Wednesday 5 September 2012

Creamfields

Bonjour mon amies, I know it's been a while and I would just like to take a moment to apologise to you all. It must have been difficult for you to not have any idea what I was up to, where I've been or how I've been feeling, so soz about that; I've had things to see, people to do, the usual.

Anyway, today I wanted to share with you my recent (and may I add, last) experience of camping. I didn't sleep in a tent voluntarily it was for the purpose of a festival but nevertheless I am in no hurry whatsoever to violate my human rights ever again.

Now, it wasn't my first time at this festival, I went last year. And now that I think back I did spend the majority of the time in tears after just breaking up from a long term relationship, having all my belongings soaked and covered in mud, and being in denial about the size of my feet. So I must not have been thinking straight when I agreed to go again. Don't get me wrong, when the sun's out and you're loving life with your friends it would be the best weekend of your life. Until you're pissing on the floor in front of strangers and you can't find your pink bear because your friend Mandy stole him. 

We were all in high spirits, we'd had a curry and a few bevs the night before we drove there. We all had a shower, put on our well thought out festival attire in the morning. We'd spent £70 each on a pair of wellies which let's face it, we'll never wear again. We'd even persuaded our guy mates to erect (lol) our tent for when we got there.

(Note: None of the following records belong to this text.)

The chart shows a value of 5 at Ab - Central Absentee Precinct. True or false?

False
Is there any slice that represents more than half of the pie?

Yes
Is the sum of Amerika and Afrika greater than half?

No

For any of you who have been to a festival before, you'll understand that the walk from the car to the entrance is probably the most horrific ordeal you will ever encounter. Especially when you're not allowed to leave the site once you enter, so you have to take EVERYTHING with you. So try to imagine four girls hauling our ridonk bags of clothes, airbeds, sleeping bags, gallons of bottles of vodka and camping chairs approximately 2 miles over wet, muddy, uphill ground. Safe to say having a shower that morning was utterly pointless as I looked like a fat girl in a disco by the time someone had strapped a wristband round my arm. Which I'm just going to say - can be removed once you leave a festival. So for all you sad, sad people that leave them on. Please get a life.

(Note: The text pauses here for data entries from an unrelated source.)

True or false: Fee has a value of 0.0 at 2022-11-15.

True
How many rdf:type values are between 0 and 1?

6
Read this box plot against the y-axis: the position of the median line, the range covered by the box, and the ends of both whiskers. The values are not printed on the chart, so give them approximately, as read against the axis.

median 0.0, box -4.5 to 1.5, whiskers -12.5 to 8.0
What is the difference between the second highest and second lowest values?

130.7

By this point our 'Bags for Life' were well and truly dead and I was dragging/throwing along 4 x 2 Litre bottles of water. Well 2 were water, 2 were vodka and I couldn't tell which ones were which, so like the trooper I am I picked them up (along with my other 76500 bags) covering my sweaty white t-shirt (stupid decision I know) in mud. My friend Emma was close to having a nervous breakdown at this point. It was very sunny and all I can say is we were all very moist.

Now, I'm not going to lie the Saturday was unreal. I laughed a lot. 

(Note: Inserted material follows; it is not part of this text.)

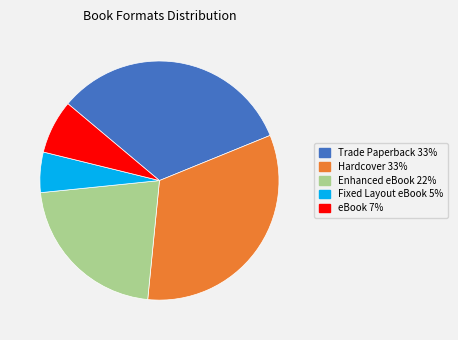

What is the smallest slice in the pie chart?

Fixed Layout eBook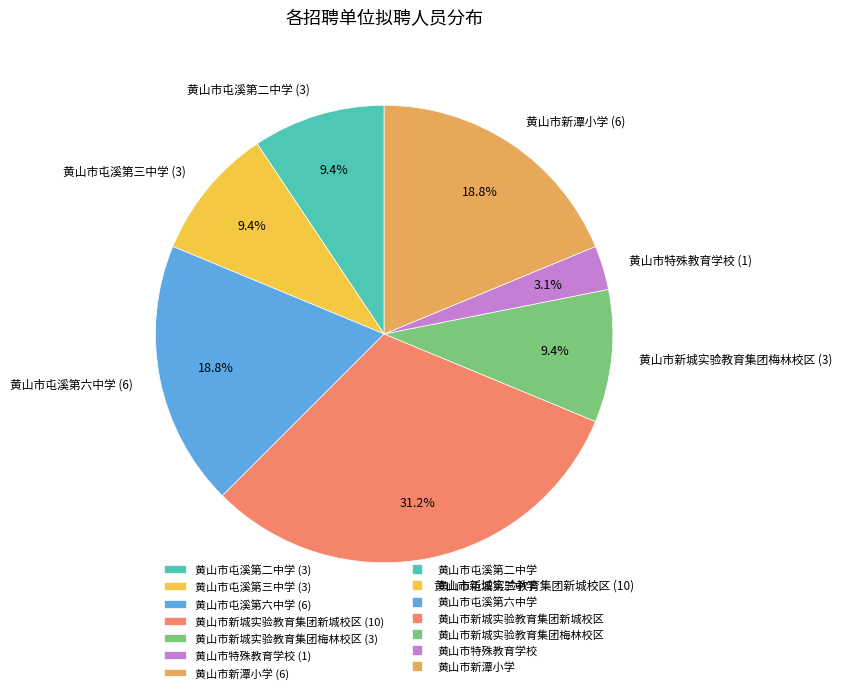

What percentage is the 黄山市特殊教育学校 slice, to the nearest percent?

3%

Saturday night is a different story. It started raining at about 8pm. Fine. We went in the big tents to see Benga, Skrillex, Annie Mac etc. However, the rain didn't stop until 11am the following morning. And I'm not just talking about a drizzle here. I'm talking cats and dogs, tigers and dingos, the type of rain that when you're lying there absolutely soaked because  your tents leaking and trying to cuddle your friend that you think the tent is going to be ripped in half. Rain where you don't sleep AT ALL because it sounds like you're in downtown Baghdad and you're getting shot at. Rain when you can hear a river running past your tent. When you look outside and half the people who were there the night before have left. I don't handle being cold well, and for a good 20 minutes I was screaming. I'M GOING HOME. THIS IS A JOKE. I AM BEING VIOLATED. GET ME FUCKING AIRLIFTED OUT OF THIS FUCKING FIELD. Essentially, I was being my usual bratty self. I was checking where the nearest hotels were to check in to, I text my friends to come and get me. But eventually, we realised I was on my friends insurance so could actually drive myself home. So yes, me and Emma (who was on the verge of having her 2nd breakdown in 24 hours) bailed. And never in my whole entire life was I so happy to get home.

So what I'm really looking forward to is travelling round the world and staying in hostels in South East Asia.